The development of an embedded DSL requires a few supporting abstractions in the host programming language. FoF was developed in the purely functional language Haskell, thus benefiting from the type class mechanism for overloading, a flexible parser offering convenient syntactic sugar, and purity enabling a more algebraic approach based on small, composable combinators. Object-oriented languages – such as Smalltalk [45] and its descendant Pharo [33] – or multi-paradigm languages – such as the Scala programming language [64] – also offer a wide range of mechanisms enabling the development of embedded DSLs. Perhaps suprisingly, a low-level imperative language – such as C – can also be extended so as to enable the development of embedded compilers [31] .
Certifying DSLs.
Whilst automated and interactive software verification tools are progressively being applied to larger and larger programs, we have not yet reached the point where large-scale, legacy software – such as the Linux kernel – could formally be proved “correct”. DSLs enable a pragmatic approach, by which one could realistically strengthen a large legacy software by first narrowing down its critical component(s) and then focus our verification efforts onto these components.
Dependently-typed languages, such as Coq or Idris, offer an ideal environment for embedding DSLs [38] , [34] in a unified framework enabling verification. Dependent types support the type-safe embedding of object languages and Coq's mixfix notation system enables reasonably idiomatic domain-specific concrete syntax. Coq's powerful abstraction facilities provide a flexible framework in which to not only implement and verify a range of domain-specific compilers [3] , but also to combine them, and reason about their combination.
Working with many DSLs optimizes the “horizontal” compositionality of systems, and favors reuse of building blocks, by contrast with the “vertical” composition of the traditional compiler pipeline, involving a stack of comparatively large intermediate languages that are harder to reuse the higher one goes. The idea of building compilers from reusable building blocks is a common one, of course. But the interface contracts of such blocks tend to be complex, so combinations are hard to get right. We believe that being able to write and verify formal specifications for the pieces will make it possible to know when components can be combined, and should help in designing good interfaces.
Furthermore, the fact that Coq is also a system for formalizing mathematics enables one to establish a close, formal connection between embedded DSLs and non-trivial domain-specific models. The possibility of developing software in a truly “model-driven” way is an exciting one. Following this methodology, we have implemented a certified compiler from regular expressions to x86 machine code [4] . Interestingly, our development crucially relied on an existing Coq formalization, due to Braibant and Pous, [35] of the theory of Kleene algebras.

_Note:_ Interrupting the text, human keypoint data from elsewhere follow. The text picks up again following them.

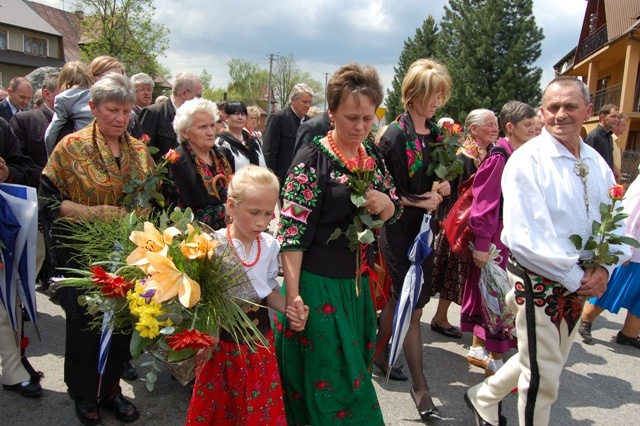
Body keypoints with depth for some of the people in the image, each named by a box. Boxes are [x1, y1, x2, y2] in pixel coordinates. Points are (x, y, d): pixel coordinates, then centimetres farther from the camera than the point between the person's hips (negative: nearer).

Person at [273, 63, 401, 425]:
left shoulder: (373, 155, 5)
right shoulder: (312, 158, -14)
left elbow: (394, 212, 13)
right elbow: (292, 231, -17)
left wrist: (385, 203, -11)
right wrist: (292, 295, -20)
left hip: (359, 283, 6)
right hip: (318, 284, -6)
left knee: (355, 370, 21)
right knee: (328, 381, 7)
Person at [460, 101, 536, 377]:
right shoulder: (499, 157, -16)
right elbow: (484, 202, -19)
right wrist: (482, 243, -19)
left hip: (513, 234, 8)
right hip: (496, 236, -8)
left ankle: (477, 349, 31)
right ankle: (495, 361, 17)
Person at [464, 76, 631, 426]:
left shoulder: (597, 164, 5)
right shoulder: (527, 160, -15)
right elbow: (525, 236, -22)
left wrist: (602, 269, -10)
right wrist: (575, 277, -18)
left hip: (581, 283, 7)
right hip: (538, 279, -7)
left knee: (550, 362, 22)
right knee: (544, 374, 5)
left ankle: (484, 398, 42)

While these individual experiments seem to converge toward embedding domain-specific languages in rich type theories, further experimental validation is required. Indeed, Barrelfish is an extremely small software compared to the Linux kernel. The challenge lies in scaling this methodology up to large software systems. Doing so calls for a unified platform enabling the development of a myriad of DSLs, supporting code reuse across DSLs as well as providing support for mechanically-verified proofs.